La règle de saint Augustin, c'est-à-dire sa Lettre enrichie de textes augustiniens et d'autres dont il est difficile d'établir la genèse et de suivre l'histoire, fut utilisée par de nombreux auteurs de règles anciennes (de Saint-Victor, d'Arrouaise). C'est à partir du xie s. que cette règle connut une fortune nouvelle. On trouva alors qu'elle s'adaptait très bien à une forme spécifique de la vie religieuse des temps féodaux : les chanoines réguliers. Parmi les communautés de chanoines subsistant actuellement, on doit citer : les chanoines réguliers de Saint-Augustin, les chanoines réguliers du Latran, les chanoines hospitaliers du Grand-Saint-Bernard, les Prémontrés. C'est à saint Augustin que saint Dominique demanda d'abord l'inspiration de sa règle, quitte à y ajouter des constitutions complémentaires importantes.
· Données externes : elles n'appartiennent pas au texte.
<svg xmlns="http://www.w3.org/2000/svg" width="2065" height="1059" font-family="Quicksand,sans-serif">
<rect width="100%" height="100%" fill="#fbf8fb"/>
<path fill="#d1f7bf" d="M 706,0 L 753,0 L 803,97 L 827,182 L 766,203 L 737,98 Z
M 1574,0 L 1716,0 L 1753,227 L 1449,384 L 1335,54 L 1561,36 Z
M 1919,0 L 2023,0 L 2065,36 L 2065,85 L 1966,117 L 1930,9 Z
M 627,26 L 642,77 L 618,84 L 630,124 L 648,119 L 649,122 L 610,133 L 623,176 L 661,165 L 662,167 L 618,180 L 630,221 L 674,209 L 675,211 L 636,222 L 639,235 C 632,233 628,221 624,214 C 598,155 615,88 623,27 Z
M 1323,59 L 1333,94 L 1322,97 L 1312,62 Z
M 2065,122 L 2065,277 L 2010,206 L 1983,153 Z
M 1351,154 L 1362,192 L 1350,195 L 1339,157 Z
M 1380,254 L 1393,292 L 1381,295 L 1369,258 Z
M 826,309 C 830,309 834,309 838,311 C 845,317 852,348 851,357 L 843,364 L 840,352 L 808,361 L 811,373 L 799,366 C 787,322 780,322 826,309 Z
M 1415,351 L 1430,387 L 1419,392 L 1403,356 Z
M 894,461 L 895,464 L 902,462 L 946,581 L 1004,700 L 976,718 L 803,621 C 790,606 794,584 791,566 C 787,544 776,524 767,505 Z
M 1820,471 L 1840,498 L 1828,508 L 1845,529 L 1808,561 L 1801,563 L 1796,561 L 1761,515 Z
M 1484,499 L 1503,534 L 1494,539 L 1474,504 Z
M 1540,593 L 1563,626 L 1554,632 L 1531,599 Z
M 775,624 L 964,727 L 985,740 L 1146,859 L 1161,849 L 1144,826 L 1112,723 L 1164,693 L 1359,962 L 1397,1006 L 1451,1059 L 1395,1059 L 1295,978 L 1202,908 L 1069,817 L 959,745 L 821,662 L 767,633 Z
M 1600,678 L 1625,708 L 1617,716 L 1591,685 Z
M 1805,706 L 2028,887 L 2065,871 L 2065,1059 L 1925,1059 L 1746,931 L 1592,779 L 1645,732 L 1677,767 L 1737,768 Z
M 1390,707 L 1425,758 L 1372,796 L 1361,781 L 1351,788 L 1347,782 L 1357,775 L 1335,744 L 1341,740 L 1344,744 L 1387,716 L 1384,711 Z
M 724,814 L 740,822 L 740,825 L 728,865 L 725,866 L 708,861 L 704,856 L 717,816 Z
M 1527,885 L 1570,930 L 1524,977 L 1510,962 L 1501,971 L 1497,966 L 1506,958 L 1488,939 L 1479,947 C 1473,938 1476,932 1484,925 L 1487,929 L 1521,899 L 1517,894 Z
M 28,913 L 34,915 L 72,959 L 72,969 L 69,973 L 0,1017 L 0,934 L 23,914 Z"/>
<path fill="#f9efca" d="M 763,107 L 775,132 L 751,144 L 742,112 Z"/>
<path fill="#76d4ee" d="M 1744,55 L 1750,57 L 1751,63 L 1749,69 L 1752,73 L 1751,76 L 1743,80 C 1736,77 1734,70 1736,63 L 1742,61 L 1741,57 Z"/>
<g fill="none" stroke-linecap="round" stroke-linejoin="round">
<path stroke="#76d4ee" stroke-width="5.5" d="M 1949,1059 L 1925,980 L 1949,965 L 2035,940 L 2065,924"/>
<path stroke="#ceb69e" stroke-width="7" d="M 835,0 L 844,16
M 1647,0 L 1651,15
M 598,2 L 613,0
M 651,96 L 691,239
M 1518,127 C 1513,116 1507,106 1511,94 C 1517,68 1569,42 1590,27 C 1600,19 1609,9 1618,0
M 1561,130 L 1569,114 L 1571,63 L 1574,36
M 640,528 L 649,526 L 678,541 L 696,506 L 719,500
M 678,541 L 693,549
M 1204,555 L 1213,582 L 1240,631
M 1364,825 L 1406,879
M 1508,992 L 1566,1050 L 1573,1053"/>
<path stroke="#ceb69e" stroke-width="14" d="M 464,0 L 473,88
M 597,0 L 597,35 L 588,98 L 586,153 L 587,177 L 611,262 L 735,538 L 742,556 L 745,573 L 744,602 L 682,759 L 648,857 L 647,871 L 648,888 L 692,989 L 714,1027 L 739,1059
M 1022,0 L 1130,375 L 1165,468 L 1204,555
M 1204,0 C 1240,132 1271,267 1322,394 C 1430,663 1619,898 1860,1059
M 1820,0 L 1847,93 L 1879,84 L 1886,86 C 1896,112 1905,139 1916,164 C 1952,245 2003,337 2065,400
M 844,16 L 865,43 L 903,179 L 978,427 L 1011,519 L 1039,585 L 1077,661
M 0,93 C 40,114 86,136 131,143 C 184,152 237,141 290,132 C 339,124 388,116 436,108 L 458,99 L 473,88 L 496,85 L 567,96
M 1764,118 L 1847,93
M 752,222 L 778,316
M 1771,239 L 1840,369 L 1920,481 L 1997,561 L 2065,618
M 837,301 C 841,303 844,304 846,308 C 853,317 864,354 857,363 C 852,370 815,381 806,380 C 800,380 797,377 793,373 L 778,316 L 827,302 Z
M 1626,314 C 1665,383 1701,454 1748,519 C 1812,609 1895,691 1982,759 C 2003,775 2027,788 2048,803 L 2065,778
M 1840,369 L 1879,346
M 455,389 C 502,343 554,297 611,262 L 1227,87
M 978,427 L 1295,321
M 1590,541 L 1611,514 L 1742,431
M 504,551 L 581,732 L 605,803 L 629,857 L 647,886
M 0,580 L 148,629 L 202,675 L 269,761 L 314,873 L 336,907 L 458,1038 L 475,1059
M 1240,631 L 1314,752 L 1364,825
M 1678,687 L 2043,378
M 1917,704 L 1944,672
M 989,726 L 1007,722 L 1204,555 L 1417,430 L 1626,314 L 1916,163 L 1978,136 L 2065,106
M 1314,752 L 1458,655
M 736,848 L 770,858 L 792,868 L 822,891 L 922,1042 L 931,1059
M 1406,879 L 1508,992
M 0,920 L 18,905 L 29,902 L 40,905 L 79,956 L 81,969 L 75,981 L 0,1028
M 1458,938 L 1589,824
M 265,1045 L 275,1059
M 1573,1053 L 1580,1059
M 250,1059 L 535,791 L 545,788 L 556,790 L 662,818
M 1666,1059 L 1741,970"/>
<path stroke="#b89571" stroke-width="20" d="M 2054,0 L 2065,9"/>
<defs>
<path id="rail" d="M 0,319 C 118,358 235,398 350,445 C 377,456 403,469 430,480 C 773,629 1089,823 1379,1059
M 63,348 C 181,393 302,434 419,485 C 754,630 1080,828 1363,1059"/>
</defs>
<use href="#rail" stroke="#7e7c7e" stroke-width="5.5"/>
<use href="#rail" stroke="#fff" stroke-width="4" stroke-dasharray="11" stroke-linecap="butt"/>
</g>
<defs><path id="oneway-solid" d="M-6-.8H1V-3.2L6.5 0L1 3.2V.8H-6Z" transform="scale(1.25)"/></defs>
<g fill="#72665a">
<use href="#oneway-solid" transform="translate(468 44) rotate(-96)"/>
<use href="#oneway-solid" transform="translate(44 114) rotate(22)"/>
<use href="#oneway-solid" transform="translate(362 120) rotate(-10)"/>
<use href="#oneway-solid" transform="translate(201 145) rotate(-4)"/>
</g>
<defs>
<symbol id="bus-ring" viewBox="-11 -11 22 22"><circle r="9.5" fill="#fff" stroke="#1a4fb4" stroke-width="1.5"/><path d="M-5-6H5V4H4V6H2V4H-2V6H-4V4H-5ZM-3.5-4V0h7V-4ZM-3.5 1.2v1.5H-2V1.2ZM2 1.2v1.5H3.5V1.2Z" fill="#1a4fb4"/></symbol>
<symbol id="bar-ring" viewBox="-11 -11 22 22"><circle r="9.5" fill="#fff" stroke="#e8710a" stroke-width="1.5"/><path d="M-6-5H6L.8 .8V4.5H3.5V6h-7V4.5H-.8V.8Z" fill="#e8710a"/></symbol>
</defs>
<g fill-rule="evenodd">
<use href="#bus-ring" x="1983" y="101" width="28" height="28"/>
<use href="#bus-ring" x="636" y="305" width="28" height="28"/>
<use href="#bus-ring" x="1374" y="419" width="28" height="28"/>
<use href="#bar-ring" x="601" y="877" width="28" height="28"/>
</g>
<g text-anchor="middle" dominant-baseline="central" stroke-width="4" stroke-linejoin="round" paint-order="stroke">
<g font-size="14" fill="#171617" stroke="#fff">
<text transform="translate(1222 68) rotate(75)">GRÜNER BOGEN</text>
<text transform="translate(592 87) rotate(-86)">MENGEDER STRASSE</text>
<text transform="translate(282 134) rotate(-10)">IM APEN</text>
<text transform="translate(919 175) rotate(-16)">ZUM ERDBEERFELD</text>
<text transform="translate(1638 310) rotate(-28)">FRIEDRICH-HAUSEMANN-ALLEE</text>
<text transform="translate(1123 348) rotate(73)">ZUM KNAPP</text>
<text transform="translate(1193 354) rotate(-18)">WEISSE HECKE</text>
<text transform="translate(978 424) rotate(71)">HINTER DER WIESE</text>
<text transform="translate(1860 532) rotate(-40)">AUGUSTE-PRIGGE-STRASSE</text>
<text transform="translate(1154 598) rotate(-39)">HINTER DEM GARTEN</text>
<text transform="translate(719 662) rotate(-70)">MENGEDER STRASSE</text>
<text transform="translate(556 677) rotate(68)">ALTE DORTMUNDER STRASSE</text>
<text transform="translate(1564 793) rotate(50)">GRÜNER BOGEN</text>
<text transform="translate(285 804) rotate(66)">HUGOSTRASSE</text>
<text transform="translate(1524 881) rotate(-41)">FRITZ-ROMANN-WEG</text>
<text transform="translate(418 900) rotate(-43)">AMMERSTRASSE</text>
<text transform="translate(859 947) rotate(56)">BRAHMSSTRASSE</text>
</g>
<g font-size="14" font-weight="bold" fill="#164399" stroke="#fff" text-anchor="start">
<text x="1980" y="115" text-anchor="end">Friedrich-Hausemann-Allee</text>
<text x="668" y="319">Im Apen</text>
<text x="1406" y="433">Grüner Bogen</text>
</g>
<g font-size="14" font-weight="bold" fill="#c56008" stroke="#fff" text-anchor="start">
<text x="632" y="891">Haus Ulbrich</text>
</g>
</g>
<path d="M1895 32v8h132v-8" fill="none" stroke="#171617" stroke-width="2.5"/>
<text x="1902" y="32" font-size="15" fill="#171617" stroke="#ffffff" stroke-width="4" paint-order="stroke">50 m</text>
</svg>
À peu près en même temps que les chanoines réguliers se multiplièrent les ermites, qui s'inspirèrent aussi de la règle augustinienne. En 1254, le pape Alexandre IV les regroupa en un seul ordre dit « ermites de Saint-Augustin », ou simplement Augustins, qui comptèrent jusqu'à 2 000 couvents au xive s. et connurent diverses réformes, notamment celle des récollets (xvie s.). En 1567, le pape Pie V les mit au nombre des ordres mendiants, à la suite des carmes : c'est à cet ordre qu'appartint Luther. Actuellement, les Augustins comptent environ 6 000 religieux répartis en trois branches : ermites de Saint-Augustin, récollets de Saint-Augustin, ermites déchaussés.

Depuis la fin du xiiie s., un grand nombre de familles religieuses ayant eu à choisir entre les quatre grandes règles approuvées ont adopté la règle de saint Augustin. Les plus importantes sont : les Trinitaires, les Mercédaires, les Servites, les Camilliens, les Hiéronymites. Parmi les congrégations récentes, il faut citer les Assomptionnistes ou Augustins de l'Assomption.

La plupart des ordres et des congrégations d'hommes se réclamant de saint Augustin ont ou ont eu leur équivalent féminin. Il existe encore plusieurs communautés de chanoinesses de Saint-Augustin, dont beaucoup ont été regroupées en une fédération (dite « de Malestroit »). Quant à l'appellation d'Augustines, elle est généralement réservée aux religieuses hospitalières, desservant les hôtels-Dieu ; il existe de nombreuses communautés diocésaines d'Augustines (une vingtaine en France).